40667 Subject Icons Turqouise Aw 26

Economics is, at its very heart, the study of people. It is an inquiry into how people succeed, what makes us happy or content, and ultimately how humanity has managed over generations to become more healthy and prosperous than ever before.

Economics examines what drives human beings to do what they do, and looks at how they react when faced with difficulties or success. It investigates choices people make when given a limited set of options and how they trade them off against each other. It is a science that encompasses history, politics, psychology and at times, the odd equation or two.

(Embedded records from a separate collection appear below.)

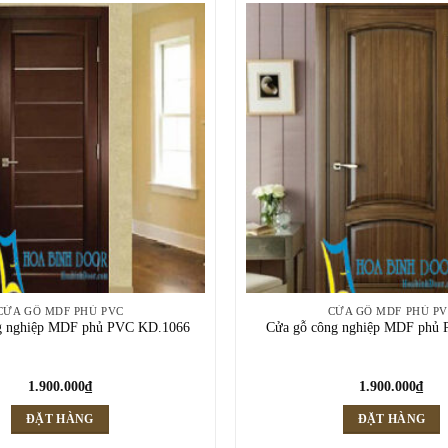
CỬA GỖ MDF PHỦ PVC
CỬA GỖ MDF PHỦ P
g nghiệp MDF phủ PVC KD.1066
Cửa gỗ công nghiệp MDF phủ
1.900.000
₫
1.900.000
₫
ĐẶT HÀNG
ĐẶT HÀNG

If it is history’s job to tell us what mistakes we have made in the past, then it is up to economics to work out how to do things differently in the future.

Through the study of economics you will be able to apply economic concepts and theories, giving you a greater understanding of commercial life in local, national and international contexts.  The Edexcel AS and A2 syllabus followed provides opportunities to explore critically issues such as:-

  • Why do footballers earn more than nurses?
  • Should the National Health Service provide free IVF treatment for childless couples?
  • Is it right that 10 million people in the UK are living in poverty today?
  • Will carbon trading schemes help to reduce the impact of global warming?
  • Is it fair that the world’s richest 8% earn half of the planet’s income?

Students should have achieved a GCSE grade 6 in Maths as well as in a humanities subject such as History, Geography or Business.

In the sixth form Economics mixes particularly well with other Social Sciences such as Politics, History and Business Studies and is particularly useful if you are considering a career in Business Management or Law.  It is also very useful with Mathematics and Science subjects as preparation for careers in Engineering, Accountancy and Medicine.  Arts subjects such as Languages and English Literature also mix well with Economics if you are considering careers in organisations with overseas links or careers related to the Media such as Journalism.  It is acknowledged as a strong ‘A’ level by many key employers in the UK and overseas, and this is because it is a ‘hard’ A level.  Success at Economics requires good number skills and a willingness to analyse in detail and write at length on each area of study.  It also requires a comprehensive knowledge of economic developments in the real, wider world.